39 | So stellt Schiller »die erhabne Anspannung des Gemüts« der »Hinschmelzung des Gemüts bei dem Schönen« (FSA 8, 520) gegenüber und sucht »die doppelte Behauptung zu rechtfertigen, erstlich: daß es das Schöne sei, was den rohen Sohn der Natur verfeinert, […] zweitens: daß es das Erhabene sei, was die Nachteile der schönen Erziehung verbessert, dem verfeinerten Kunstmenschen Federkraft erteilt« (FSA 8, 521). Damit weisen die Augustenburger Briefe bereits auf die Unterscheidung zwischen »schmelzender« und »energischer Schönheit« in den Ästhetischen Briefen (Nr. 16–18) voraus (vgl. FSA 8, 615–622).
40 | Der Zusatz »und kindlichen Völkern« fehlt im Zweitdruck von 1800 (in den Kleineren prosaischen Schriften, 2. Teil) und im Text der Frankfurter Schiller-Ausgabe – vgl. dagegen Text und Stellenkommentar in Bd. 5 der von Gerhard Fricke und Herbert G. Göpfert herausgegebenen Sämtlichen Werke (Schiller 1993: 696 u. 1168).
41 | Schiller proklamiert somit nicht einfach die Regression in das Naive, sondern die Progression zu einer höheren Synthese, welche die Vorzüge der Natur mit denen der Kultur vermittelt; »unsere Kultur soll uns, auf dem Wege der Vernunft und der Freiheit, zur Natur zurückführen.« (FSA 8, 708) Vgl. die These von Peter-André Alt, der hierin eine entscheidende Differenz zu Rousseau sieht: »Im Gegenzug zu Rousseaus vernunftskeptischem Moralismus betont er [Schiller], dass eine Erneuerung der Natur – des Wilden in seiner Selbstbestimmung – für die Moderne kein Weg zum Ursprung, sondern den Transfer in eine dritte Erfahrungsstufe bedeutet.« (Alt 2012: 279)

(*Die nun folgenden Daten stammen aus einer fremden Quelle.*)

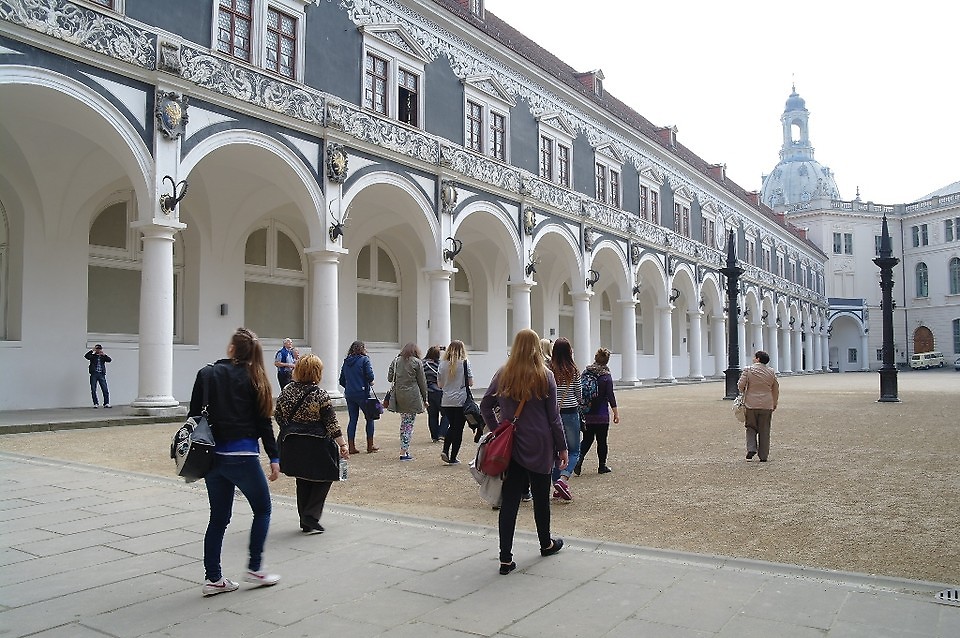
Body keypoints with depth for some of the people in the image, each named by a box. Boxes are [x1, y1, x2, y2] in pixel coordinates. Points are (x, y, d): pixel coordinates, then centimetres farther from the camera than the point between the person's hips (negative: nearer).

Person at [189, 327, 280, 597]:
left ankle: (213, 578, 17)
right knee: (262, 509, 15)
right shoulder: (252, 378, -4)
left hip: (213, 456, 4)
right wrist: (274, 457, -1)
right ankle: (254, 568, 15)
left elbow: (194, 415, 3)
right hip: (243, 456, -4)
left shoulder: (206, 374, 3)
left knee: (218, 517, 14)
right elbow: (263, 422, -5)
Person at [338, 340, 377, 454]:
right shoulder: (364, 359, -6)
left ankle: (351, 447, 7)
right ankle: (370, 446, 11)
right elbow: (370, 375, -17)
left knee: (352, 420, 9)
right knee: (369, 418, 7)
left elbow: (342, 381, 11)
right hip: (362, 393, -5)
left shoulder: (346, 361, 11)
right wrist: (370, 382, 3)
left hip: (349, 394, 5)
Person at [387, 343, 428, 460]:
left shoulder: (395, 361, 10)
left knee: (403, 423, 14)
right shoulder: (417, 362, -1)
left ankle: (404, 449, 15)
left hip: (398, 396, 4)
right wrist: (424, 398, 8)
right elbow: (422, 382, 0)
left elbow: (389, 378, 9)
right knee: (409, 424, -1)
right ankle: (404, 452, -2)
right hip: (412, 396, -4)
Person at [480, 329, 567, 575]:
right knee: (541, 497, 15)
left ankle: (505, 559, 2)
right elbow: (553, 417, -5)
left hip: (511, 446, 2)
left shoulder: (503, 375, 1)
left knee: (509, 500, 3)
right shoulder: (545, 376, -8)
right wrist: (562, 447, 3)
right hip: (539, 448, -2)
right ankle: (546, 544, 36)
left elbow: (485, 405, 3)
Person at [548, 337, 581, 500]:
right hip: (570, 413, -2)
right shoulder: (573, 371, -8)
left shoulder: (548, 370, -6)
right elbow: (578, 395, 2)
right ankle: (563, 479, -12)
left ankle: (557, 488, 18)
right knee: (574, 451, 10)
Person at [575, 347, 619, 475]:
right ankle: (602, 466, 16)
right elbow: (610, 396, -12)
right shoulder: (606, 376, -10)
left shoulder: (585, 372, 1)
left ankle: (579, 460, -7)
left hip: (586, 413, 3)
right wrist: (616, 413, -6)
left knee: (587, 439, 12)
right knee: (602, 441, 8)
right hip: (601, 414, -3)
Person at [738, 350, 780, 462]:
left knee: (751, 427, 13)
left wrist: (745, 394, 15)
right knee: (764, 430, 8)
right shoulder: (771, 371, 4)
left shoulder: (748, 370, -5)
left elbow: (740, 385, -7)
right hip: (767, 405, 2)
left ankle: (751, 448, -5)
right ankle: (763, 456, 9)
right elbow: (776, 389, 11)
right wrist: (774, 404, 23)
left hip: (751, 404, -2)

42 | Vgl. die Überlegung von Walter Hinderer, der mit Bezugnahme auf eine Äußerung Goethes über Gottlieb Hiller darauf hinweist, dass es sich bei dem ›Huronischen‹ insofern auch um eine dezidiert poetologische »Chiffre« handelt, als Goethe es »direkt mit dem Talent des Naturdichters« identifiziert hat (Hinderer 2002: 493).